SET EXERCISE: Reproduce the court opinion word for word from "Alexander Weal MacKie, Perkins" to "Chehalis, WA 98532-1900.".

SUPPLIED TEXT:
Opinion
No. 29772-8-II.
Filed: March 2, 2004. UNPUBLISHED OPINION
Appeal from Superior Court of Lewis County. Docket No: 02-2-01035-9. Judgment or order under review. Date filed: 11/15/2002. Judge signing: Hon. H John Hall.
Counsel for Appellant(s), Lewis Handfield Jr Zieske, Attorney at Law, 139 NW Chehalis Ave, Chehalis, WA 98532-2010.
Counsel for Respondent(s), Douglas Emry Jensen, Attorney at Law, Ms Pr001, 360 NW North St, Chehalis, WA 98532-1925.
Alexander Weal MacKie, Perkins Coie LLP, 111 Market St. NE Ste 200, Olympia, WA 98501-1017.
Douglas P. Ruth, Lewis Cnty Pros Ofc, 360 NW North St, Chehalis, WA 98532-1900.
Lewis County Superior Court dismissed a petition for review of a compliance order by the Western Washington Growth Management Hearings Board (Board) because petitioners failed to serve all parties of record, as required by the Washington Administrative Procedure Act (APA). The petitioners, collectively referred to here as Yanisch, appeal the dismissal. We affirm.
Annette Yanisch, Douglas Hayden, Dorothy Smith, Deanna M. Zieske, Edward Smethers, John T. Mudge, Evaline Community Association c/o June Wristen, Debra Burris, Michael T. Vinatieri, Eugene Butler, and Karen Knutsen.

RECORDED DATA:
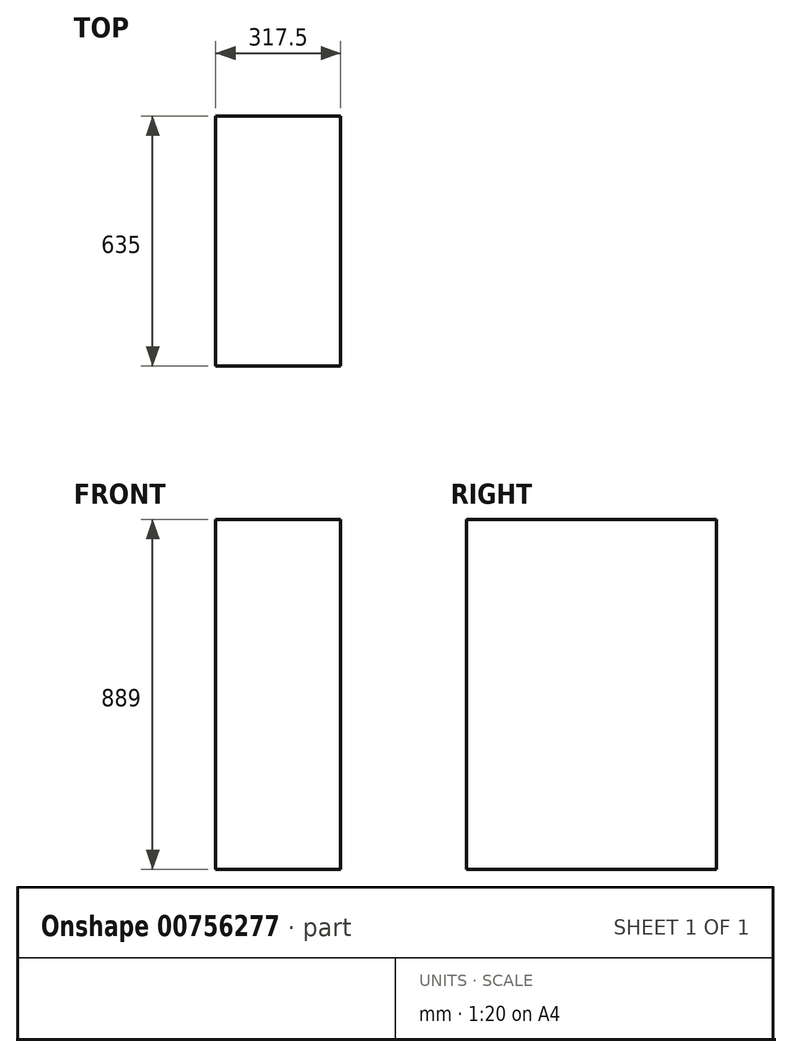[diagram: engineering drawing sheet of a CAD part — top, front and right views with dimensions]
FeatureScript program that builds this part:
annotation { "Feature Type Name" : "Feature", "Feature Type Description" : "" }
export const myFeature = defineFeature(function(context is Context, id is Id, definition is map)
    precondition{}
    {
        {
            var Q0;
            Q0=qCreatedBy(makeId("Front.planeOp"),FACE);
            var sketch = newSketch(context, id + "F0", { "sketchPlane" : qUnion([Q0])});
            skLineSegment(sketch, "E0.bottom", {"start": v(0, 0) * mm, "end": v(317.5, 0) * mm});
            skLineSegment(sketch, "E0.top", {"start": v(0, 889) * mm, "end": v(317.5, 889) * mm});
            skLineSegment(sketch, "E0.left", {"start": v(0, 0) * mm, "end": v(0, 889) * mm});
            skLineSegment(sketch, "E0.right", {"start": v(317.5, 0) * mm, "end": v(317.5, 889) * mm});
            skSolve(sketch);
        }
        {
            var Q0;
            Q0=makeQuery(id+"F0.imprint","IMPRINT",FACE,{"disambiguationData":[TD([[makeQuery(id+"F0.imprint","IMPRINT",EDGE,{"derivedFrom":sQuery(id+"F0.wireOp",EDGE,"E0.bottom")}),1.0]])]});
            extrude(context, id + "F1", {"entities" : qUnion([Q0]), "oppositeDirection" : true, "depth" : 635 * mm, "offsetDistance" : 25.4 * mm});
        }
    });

FULL ANSWER:
Alexander Weal MacKie, Perkins Coie LLP, 111 Market St. NE Ste 200, Olympia, WA 98501-1017.
Douglas P. Ruth, Lewis Cnty Pros Ofc, 360 NW North St, Chehalis, WA 98532-1900.